The research also showed disruptions in the country's seven major metros. The city most affected by the boom was Wellington, where the share of suburbs with an average property value of less than $1m fell from 78 per cent (44 suburbs) in January 2020 to 12 per cent (seven suburbs) in January 2022.
Tauranga saw the next biggest fall in sub-$1m suburbs: 86 per cent of the city (20 suburbs) was in the price bracket in 2020 but by 2022 that had fallen to 34 per cent, eight suburbs.
The number of sub-$1m suburbs in Auckland fell from 123 (44 per cent) to 26 (9 per cent) over the same period, while the number of suburbs in the $1.5m-plus band exploded from 57 to 149.
The least changed by the boom was Dunedin, where the overall average property value grew 33.4 per cent over the two-year period from $568,000 to $758,000 and the number of sub-$1m suburbs fell 14 per cent.
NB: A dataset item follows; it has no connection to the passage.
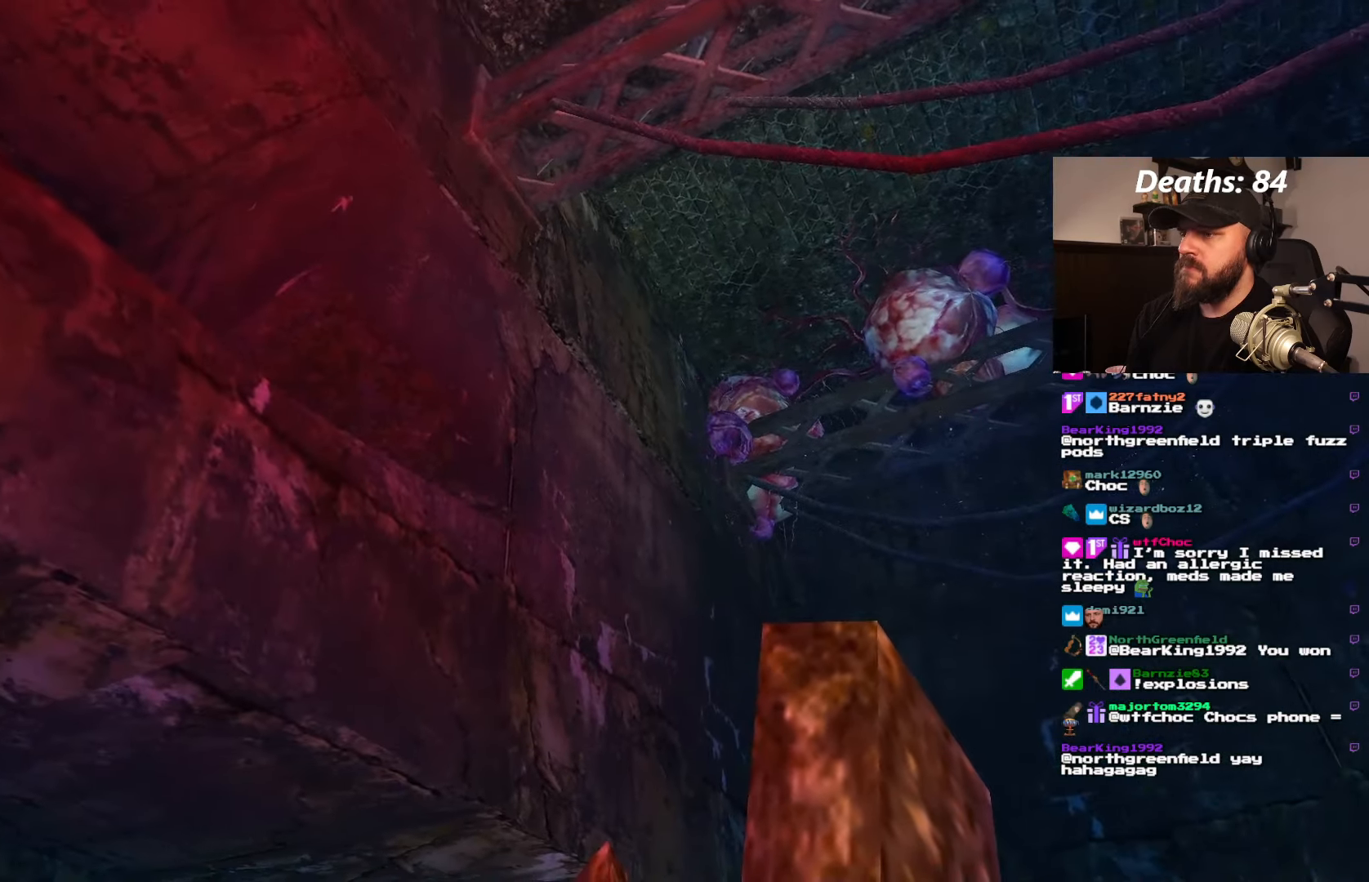
{"dt_ms": 500, "buttons": ["L1", "DPAD_LEFT"], "left_stick": "center", "right_stick": "center", "events": [[333, "DPAD_LEFT", "down"]]}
Valocity head of research Wayne Shum said the growth over the two-year period was fuelled by record-low mortgage rates and the suspension of the loan-to-value ratio restrictions after Covid-19 hit in March 2020.
"The rate of house price growth over the last two years was highly unusual. Before Covid, it had taken New Zealand's property market almost five years to achieve the same amount of value growth, with Canterbury and West Coast taking more than a decade to match their growth levels."
However, Shum said the housing market was unlikely to see the same amount of growth in 2022.
"As inflation begins to bite and mortgage rate rises, we are likely to see the growth rate moderate to level seen pre-Covid. And expect to see some value softening in some locations or within some property types."